Security News > 2022 > April > UK spy agencies sharing bulk personal data with foreign allies was legal, says court
A privacy rights org this week lost an appeal [PDF] in a case about the sharing of Bulk Personal Datasets by MI5, MI6, and GCHQ with foreign intelligence agencies.
The decision means a contested part of a 2018 ruling by the IPT will stand: that safeguards and rules around data collection between 2015 to 2017 by the state agencies meant that sharing that data was legal - "Compatible with article 8 of the European Convention of Human Rights."
The British agencies have also never stated, in public, whether any of them have shared BPDs with foreign intelligence agencies - they have a so-called "Neither confirm nor deny" policy - but the judgment noted it "Proceeds on the assumption that sharing has taken place."

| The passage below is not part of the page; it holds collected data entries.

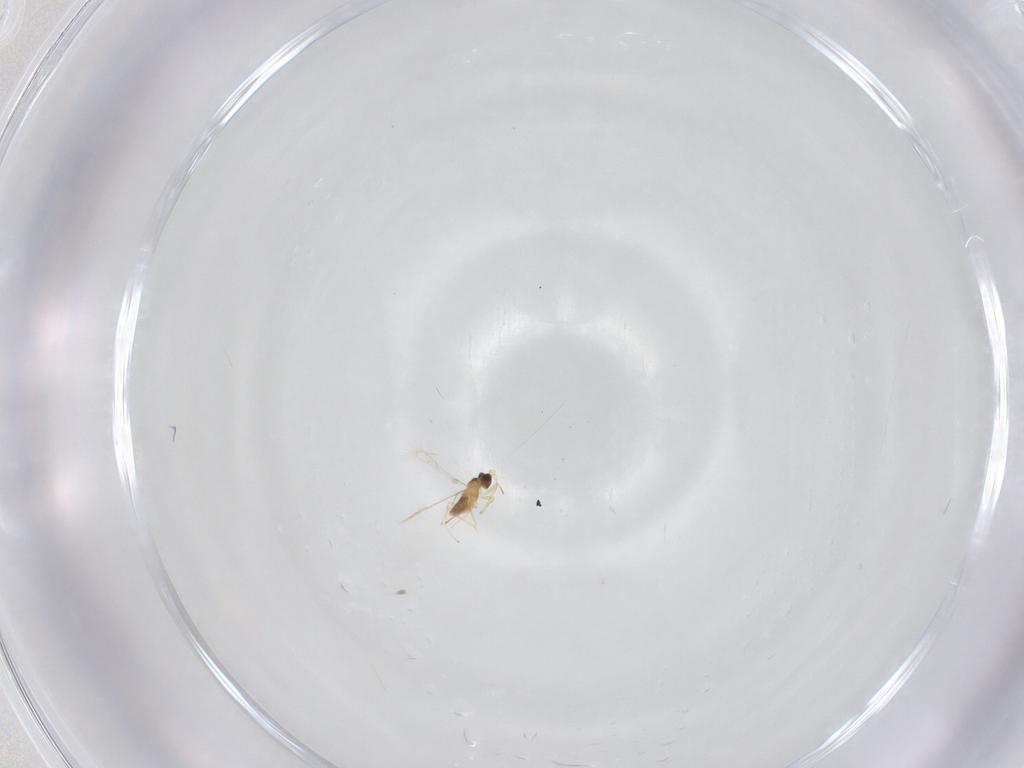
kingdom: Animalia
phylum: Arthropoda
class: Insecta
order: Hymenoptera
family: Mymaridae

The IPT ruled in 2016 that bulk collection of personal data by GCHQ and MI5 between 1998 and 2015 was illegal, with the post-2015 cases considering the transfer of data to other bodies.
Last year The Register exclusively revealed that, according to a Home Office report, MI5's storage of personal data on espionage subjects was still facing "Legal compliance risk" issues despite years of warnings from regulator IPCO. Answering the question of whether MI5's data holdings are "Now legally compliant," a Home Office report published on June 7 last year said MI5's "Implementation of mitigations" for "Identified risks" was still under way.
Separately, the UK government last week settled two human rights claims brought under Articles 8 and 10 of the European Convention on Human Rights, handing £1,000 apiece in costs to Bureau of Investigative Journalism global editor James Ball and NGO Human Rights Watch.